#### TASK ITEM
Restate each line below word for word, skipping every picture.

#### SUPPLIED INFORMATION
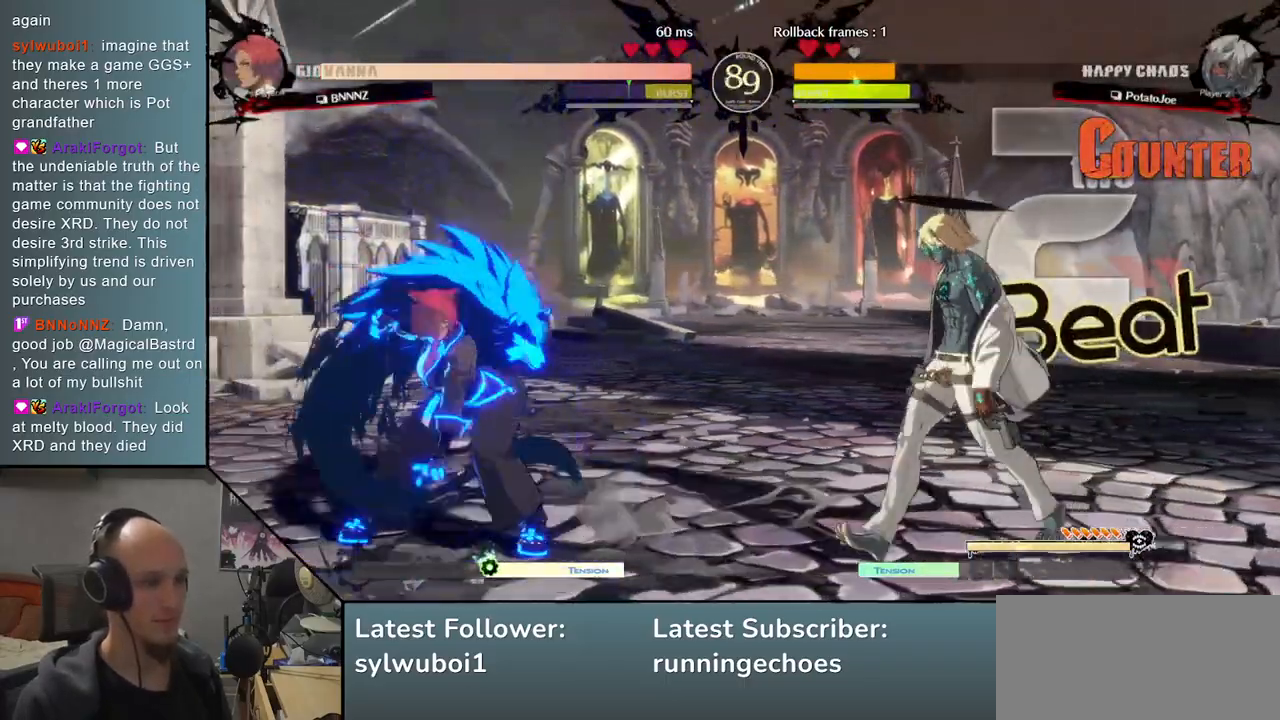
{"buttons": [], "events": [[333, "TRIANGLE", "down"], [450, "TRIANGLE", "up"]]}
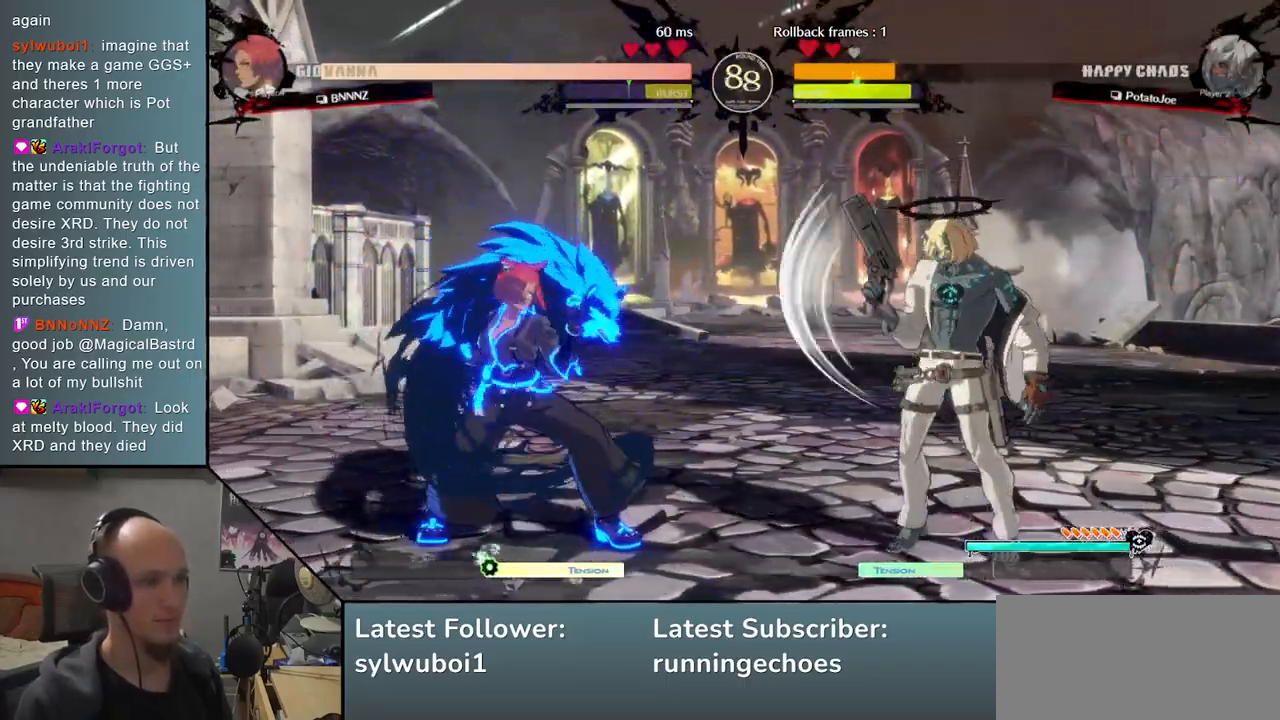
{"buttons": [], "events": []}
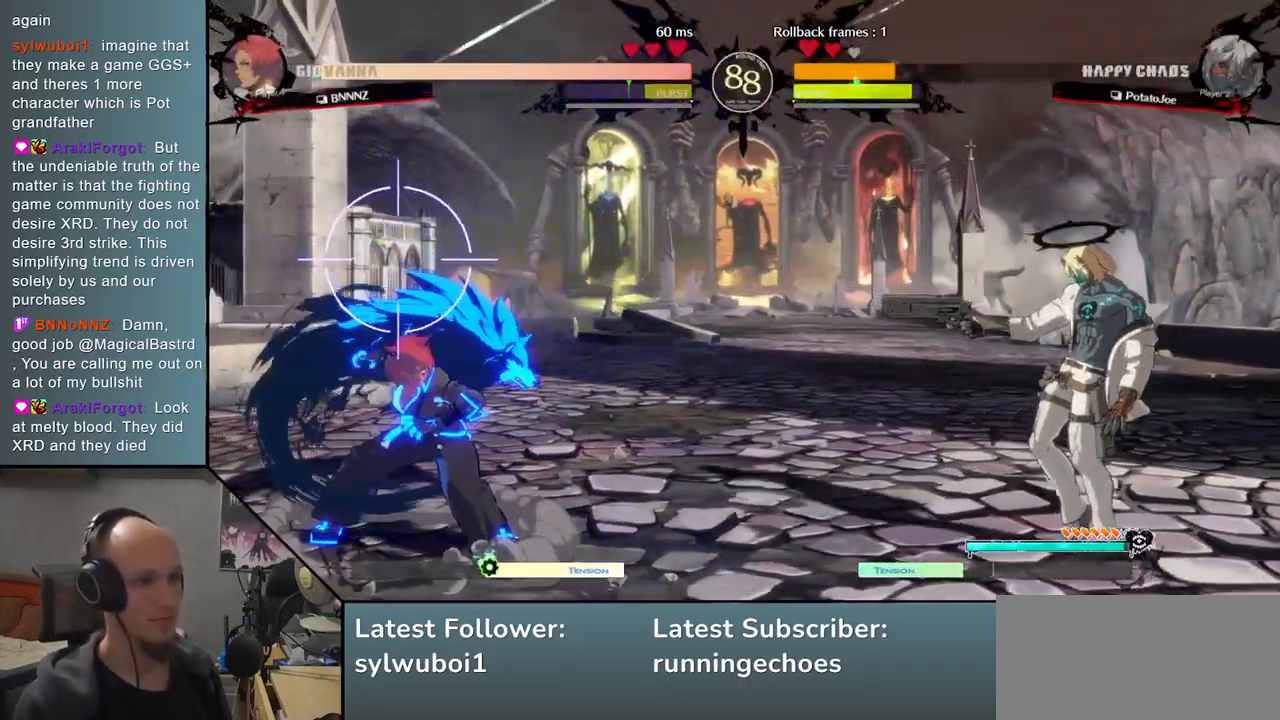
{"buttons": [], "events": [[200, "SQUARE", "down"], [317, "SQUARE", "up"]]}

#### REPLY
{"buttons": [], "events": [[333, "TRIANGLE", "down"], [450, "TRIANGLE", "up"]]}
{"buttons": [], "events": []}
{"buttons": [], "events": [[200, "SQUARE", "down"], [317, "SQUARE", "up"]]}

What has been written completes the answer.